IX Le soir des fiançailles.
Villefort, comme nous l'avons dit, avait repris le chemin de la place du Grand-Cours, et en rentrant dans la maison de Mme de Saint-Méran, il trouva les convives qu'il avait laissés à table passés au salon en prenant le café..
Renée l'attendait avec une impatience qui était partagée par tout le reste de la société. Aussi fut-il accueilli par une exclamation générale:
«Eh bien, trancheur de têtes, soutien de l'État, Brutus royaliste! s'écria l'un, qu'y a-t-il? voyons!
--Eh bien, sommes-nous menacés d'un nouveau régime de la Terreur? demanda l'autre.

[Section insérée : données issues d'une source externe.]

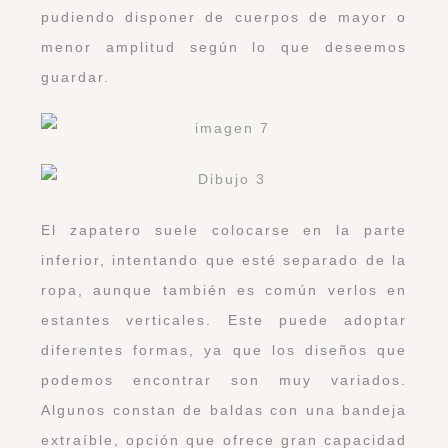
pudiendo disponer de cuerpos de mayor o
menor amplitud según lo que deseemos
guardar.
El zapatero suele colocarse en la parte
inferior, intentando que esté separado de la
ropa, aunque también es común verlos en
estantes verticales. Este puede adoptar
diferentes formas, ya que los diseños que
podemos encontrar son muy variados.
Algunos constan de baldas con una bandeja
extraíble, opción que ofrece gran capacidad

--L'ogre de Corse serait-il sorti de sa caverne? demanda un troisième. --Madame la marquise, dit Villefort s'approchant de sa future belle-mère, je viens vous prier de m'excuser si je suis forcé de vous quitter ainsi.... Monsieur le marquis, pourrais-je avoir l'honneur de vous dire deux mots en particulier?
--Ah! mais c'est donc réellement grave? demanda la marquise, en remarquant le nuage qui obscurcissait le front de Villefort.
--Si grave que je suis forcé de prendre congé de vous pour quelques jours; ainsi, continua-t-il en se tournant vers Renée, voyez s'il faut que la chose soit grave.
--Vous partez, monsieur? s'écria Renée, incapable de cacher l'émotion que lui causait cette nouvelle inattendue.
--Hélas! oui, mademoiselle, répondit Villefort: il le faut.
--Et où allez-vous donc? demanda la marquise.
--C'est le secret de la justice, madame; cependant si quelqu'un d'ici a des commissions pour Paris, j'ai un de mes amis qui partira ce soir et qui s'en chargera avec plaisir.»
Tout le monde se regarda.
«Vous m'avez demandé un moment d'entretien? dit le marquis.
--Oui, passons dans votre cabinet, s'il vous plaît.»
Le marquis prit le bras de Villefort et sortit avec lui.
«Eh bien, demanda celui-ci en arrivant dans son cabinet, que se passe-t-il donc? parlez.
--Des choses que je crois de la plus haute gravité, et qui nécessitent mon départ à l'instant même pour Paris. Maintenant, marquis, excusez l'indiscrète brutalité de la question, avez-vous des rentes sur l'État?
--Toute ma fortune est en inscriptions; six à sept cent mille francs à peu près.